**Text**
· · · · ·

Many bodybuilders and online fitness personalities recommend lifting as hard as you can and work out at least five times per week. If your goal is to become a famous athlete, then wanting to follow such recommendations are understandable.
However, if your goal isn’t to crush your body to the point where you can hardly move it but instead to have a good-looking physique, steadily increase your strength, and avoid unnecessary injuries, then there is no reason to do more than your body is capable of doing.
Even if you avoid injuries, you might be overtraining. While there aren’t many folks who overtrain because many people aren’t following their training schedule properly, know their limits, or just aren’t interested in making shockingly fast results, there is always a chance of being one of those guys who does more than is needed.
The Signs of Overtraining
1. Elevated Heart Rate
While it’s important to keep your heart rate elevated while you train, your heart rate shouldn’t be higher than 100 beats per minute while you aren’t working out. If it’s higher than 100 beats per minute, there can be other problems that can cause an increased heart rate, not just overtraining.

· · · · ·

**Input data**
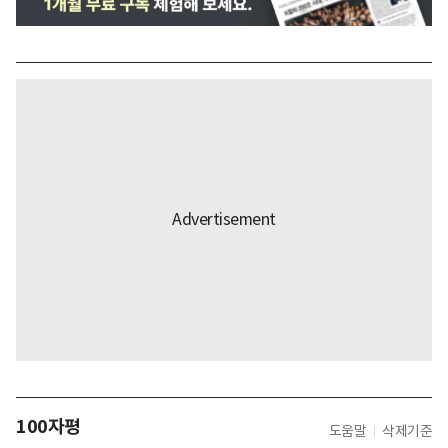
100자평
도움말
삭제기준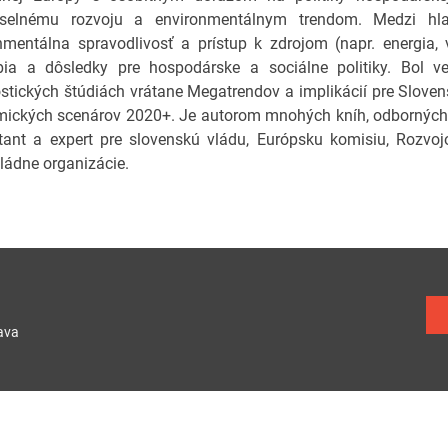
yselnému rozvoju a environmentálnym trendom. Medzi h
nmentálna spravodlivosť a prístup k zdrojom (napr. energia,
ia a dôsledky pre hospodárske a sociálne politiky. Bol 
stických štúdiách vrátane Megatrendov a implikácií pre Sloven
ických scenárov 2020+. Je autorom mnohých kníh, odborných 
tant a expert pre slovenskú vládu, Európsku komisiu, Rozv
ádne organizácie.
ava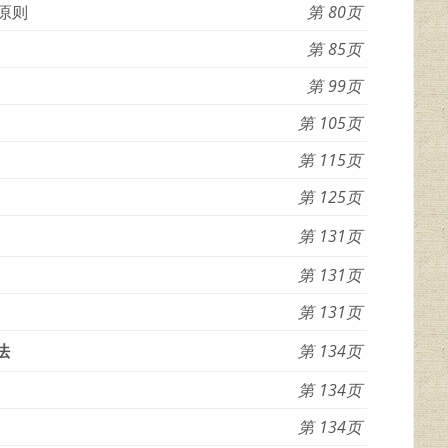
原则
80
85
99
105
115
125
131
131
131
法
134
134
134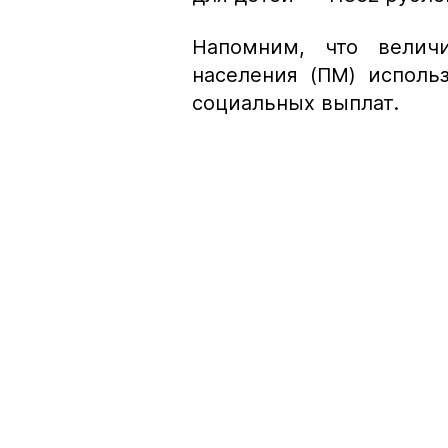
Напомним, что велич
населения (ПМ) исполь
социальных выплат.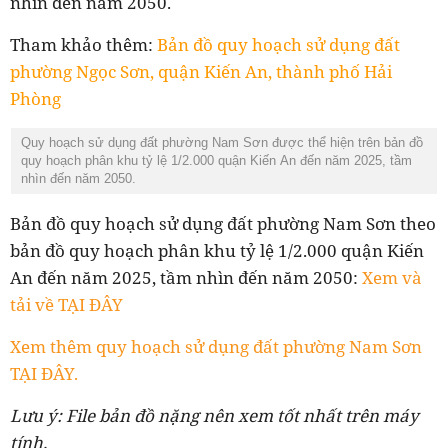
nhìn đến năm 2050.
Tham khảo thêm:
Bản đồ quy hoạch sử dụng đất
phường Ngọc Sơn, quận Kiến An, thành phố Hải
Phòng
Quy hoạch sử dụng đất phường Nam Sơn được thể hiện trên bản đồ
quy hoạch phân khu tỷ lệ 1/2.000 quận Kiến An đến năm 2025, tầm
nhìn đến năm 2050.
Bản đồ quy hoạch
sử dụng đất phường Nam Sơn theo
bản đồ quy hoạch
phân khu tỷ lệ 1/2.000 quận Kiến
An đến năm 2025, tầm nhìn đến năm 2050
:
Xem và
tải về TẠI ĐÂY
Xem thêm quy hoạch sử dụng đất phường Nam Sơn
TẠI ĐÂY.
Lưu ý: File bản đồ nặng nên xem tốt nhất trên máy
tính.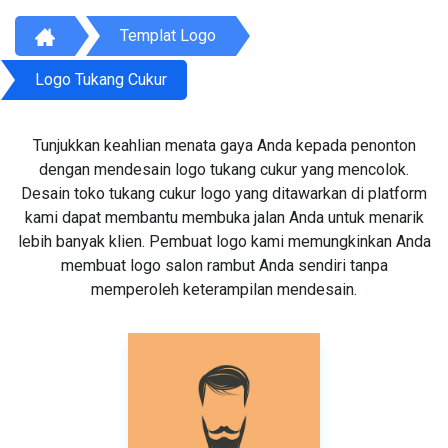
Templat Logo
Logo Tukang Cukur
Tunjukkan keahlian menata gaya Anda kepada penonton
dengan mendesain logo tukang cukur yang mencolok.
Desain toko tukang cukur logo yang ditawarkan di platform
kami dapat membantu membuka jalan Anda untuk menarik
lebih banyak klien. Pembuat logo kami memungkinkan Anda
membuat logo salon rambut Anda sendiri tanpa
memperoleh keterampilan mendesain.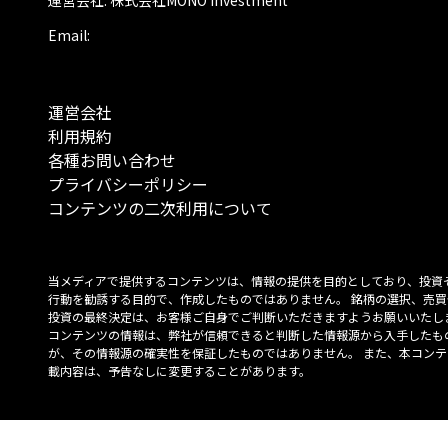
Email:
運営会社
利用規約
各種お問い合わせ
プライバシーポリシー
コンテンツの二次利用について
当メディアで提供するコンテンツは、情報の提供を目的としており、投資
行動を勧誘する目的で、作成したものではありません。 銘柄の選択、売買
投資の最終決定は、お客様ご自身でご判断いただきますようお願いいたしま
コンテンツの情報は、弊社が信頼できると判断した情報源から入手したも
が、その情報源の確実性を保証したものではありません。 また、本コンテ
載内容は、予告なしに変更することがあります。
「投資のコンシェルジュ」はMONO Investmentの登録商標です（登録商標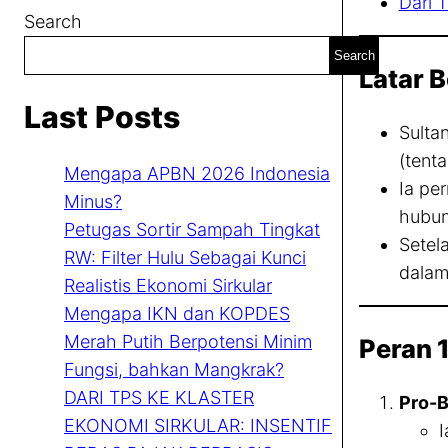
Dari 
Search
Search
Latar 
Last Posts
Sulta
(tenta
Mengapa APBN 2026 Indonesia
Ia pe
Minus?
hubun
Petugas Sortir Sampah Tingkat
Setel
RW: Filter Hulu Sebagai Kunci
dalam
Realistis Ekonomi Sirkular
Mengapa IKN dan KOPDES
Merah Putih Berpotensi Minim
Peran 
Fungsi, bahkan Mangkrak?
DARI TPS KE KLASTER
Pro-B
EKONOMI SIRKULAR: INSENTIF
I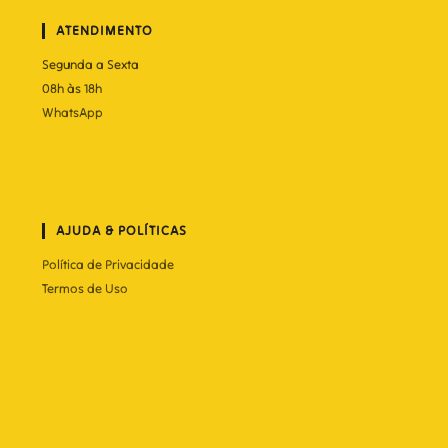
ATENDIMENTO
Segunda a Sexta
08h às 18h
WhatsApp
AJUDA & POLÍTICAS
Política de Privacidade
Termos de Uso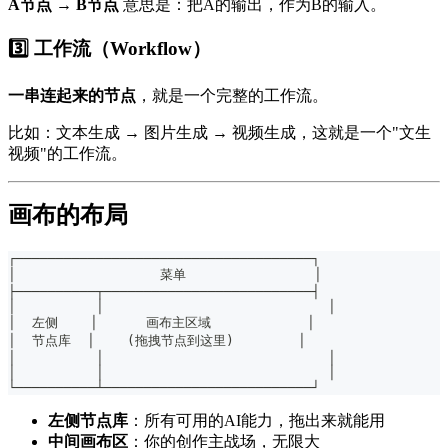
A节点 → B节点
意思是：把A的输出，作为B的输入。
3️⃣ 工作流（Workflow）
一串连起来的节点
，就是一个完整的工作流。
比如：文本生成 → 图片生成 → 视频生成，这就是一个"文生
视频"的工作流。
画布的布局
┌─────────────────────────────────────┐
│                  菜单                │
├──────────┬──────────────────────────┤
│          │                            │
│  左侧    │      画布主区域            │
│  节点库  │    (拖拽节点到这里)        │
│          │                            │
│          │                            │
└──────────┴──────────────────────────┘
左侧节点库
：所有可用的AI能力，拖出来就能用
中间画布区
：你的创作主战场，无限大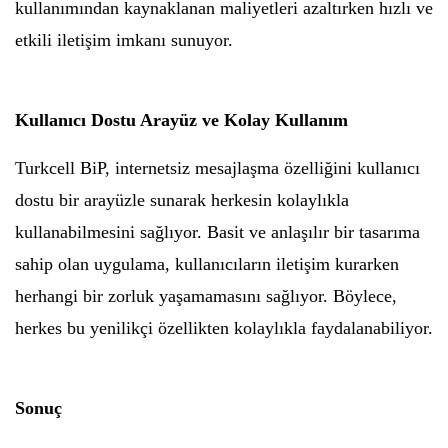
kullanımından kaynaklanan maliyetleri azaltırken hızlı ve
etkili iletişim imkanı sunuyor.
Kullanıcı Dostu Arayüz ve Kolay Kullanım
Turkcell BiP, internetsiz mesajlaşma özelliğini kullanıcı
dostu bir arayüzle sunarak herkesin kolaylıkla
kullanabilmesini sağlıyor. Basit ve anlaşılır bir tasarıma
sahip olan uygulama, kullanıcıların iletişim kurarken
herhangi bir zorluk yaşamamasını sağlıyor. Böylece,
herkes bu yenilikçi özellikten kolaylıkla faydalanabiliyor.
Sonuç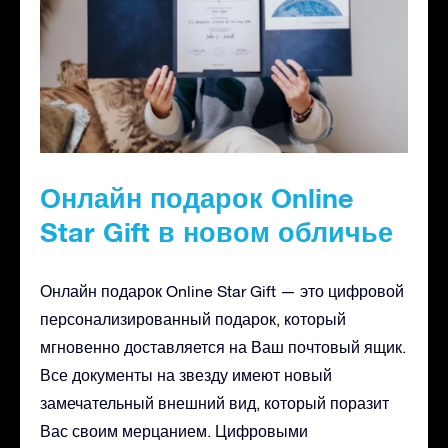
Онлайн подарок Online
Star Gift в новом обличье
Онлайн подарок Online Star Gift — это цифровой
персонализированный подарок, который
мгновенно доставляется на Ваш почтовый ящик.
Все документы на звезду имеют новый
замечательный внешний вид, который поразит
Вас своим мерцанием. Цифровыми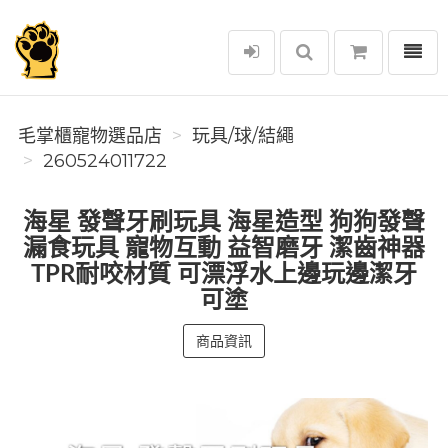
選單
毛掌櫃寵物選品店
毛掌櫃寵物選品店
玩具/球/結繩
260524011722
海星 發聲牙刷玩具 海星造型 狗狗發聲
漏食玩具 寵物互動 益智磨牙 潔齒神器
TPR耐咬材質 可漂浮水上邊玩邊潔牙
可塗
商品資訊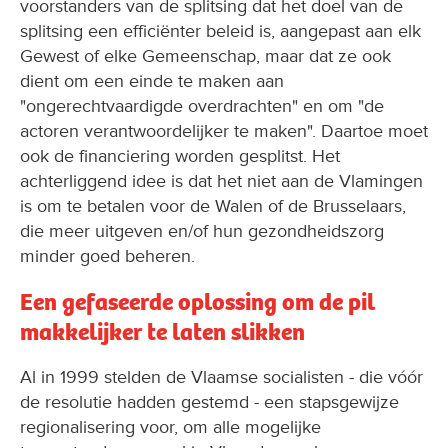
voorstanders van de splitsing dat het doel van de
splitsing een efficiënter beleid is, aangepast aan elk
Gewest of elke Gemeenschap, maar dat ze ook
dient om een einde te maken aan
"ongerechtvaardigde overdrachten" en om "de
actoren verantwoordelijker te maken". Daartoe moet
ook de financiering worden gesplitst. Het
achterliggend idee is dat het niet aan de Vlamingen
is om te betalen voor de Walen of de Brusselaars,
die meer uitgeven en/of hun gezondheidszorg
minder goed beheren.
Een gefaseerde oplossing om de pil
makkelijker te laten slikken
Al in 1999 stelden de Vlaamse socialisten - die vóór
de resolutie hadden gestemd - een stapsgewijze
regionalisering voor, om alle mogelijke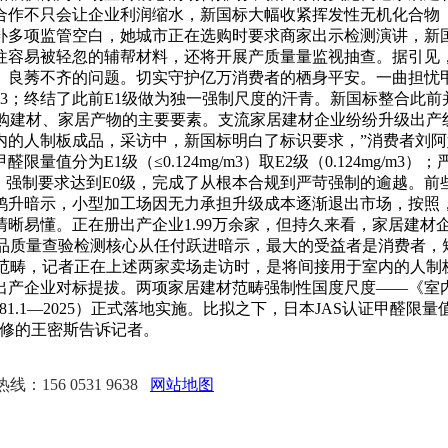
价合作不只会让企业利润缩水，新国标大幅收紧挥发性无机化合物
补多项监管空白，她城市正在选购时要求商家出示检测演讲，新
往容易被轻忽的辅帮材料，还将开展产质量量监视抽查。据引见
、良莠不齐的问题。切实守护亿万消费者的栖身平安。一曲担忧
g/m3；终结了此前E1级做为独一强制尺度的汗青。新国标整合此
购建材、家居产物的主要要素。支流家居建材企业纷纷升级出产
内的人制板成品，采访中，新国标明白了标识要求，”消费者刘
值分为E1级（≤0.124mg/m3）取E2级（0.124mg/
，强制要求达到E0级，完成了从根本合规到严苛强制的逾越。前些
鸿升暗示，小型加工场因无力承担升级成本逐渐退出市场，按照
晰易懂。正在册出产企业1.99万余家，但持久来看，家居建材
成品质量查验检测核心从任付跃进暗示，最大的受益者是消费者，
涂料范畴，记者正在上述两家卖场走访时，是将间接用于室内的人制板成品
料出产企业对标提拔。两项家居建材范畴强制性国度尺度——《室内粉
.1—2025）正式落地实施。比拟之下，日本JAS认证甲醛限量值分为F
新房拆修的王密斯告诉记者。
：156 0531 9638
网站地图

· · · · ·

**Using the information**
1: According to the text on overtraining, what heart rate should you stay under while you aren't working out?
2: Extend the text on overtraining, picking up after its final sentence.
The items come from a different source than the text on overtraining.

**Responses to the tasks**
1: 100 beats per minute.

2:
On the other hand, your heart rate can be as low as 60 or 40 beats per minute, especially if you train a lot and live a healthy lifestyle, and this is considered healthy if you feel good.
2. Constantly Being Thirsty
If you drink plenty of fluids and still feel thirsty, it might be because you’re in a catabolic state, which means that due to overtraining the body consumes its own muscle to gain protein and then cause dehydration.
3. Extended Muscle Soreness
It’s normal that after you train a particular part of your body you feel muscle soreness. But if it lasts for longer than 48 hours, there is a huge chance of overtraining. This means your muscles get too much work and can’t properly recover, so it’s better to have a short break and decrease the intensity of your training.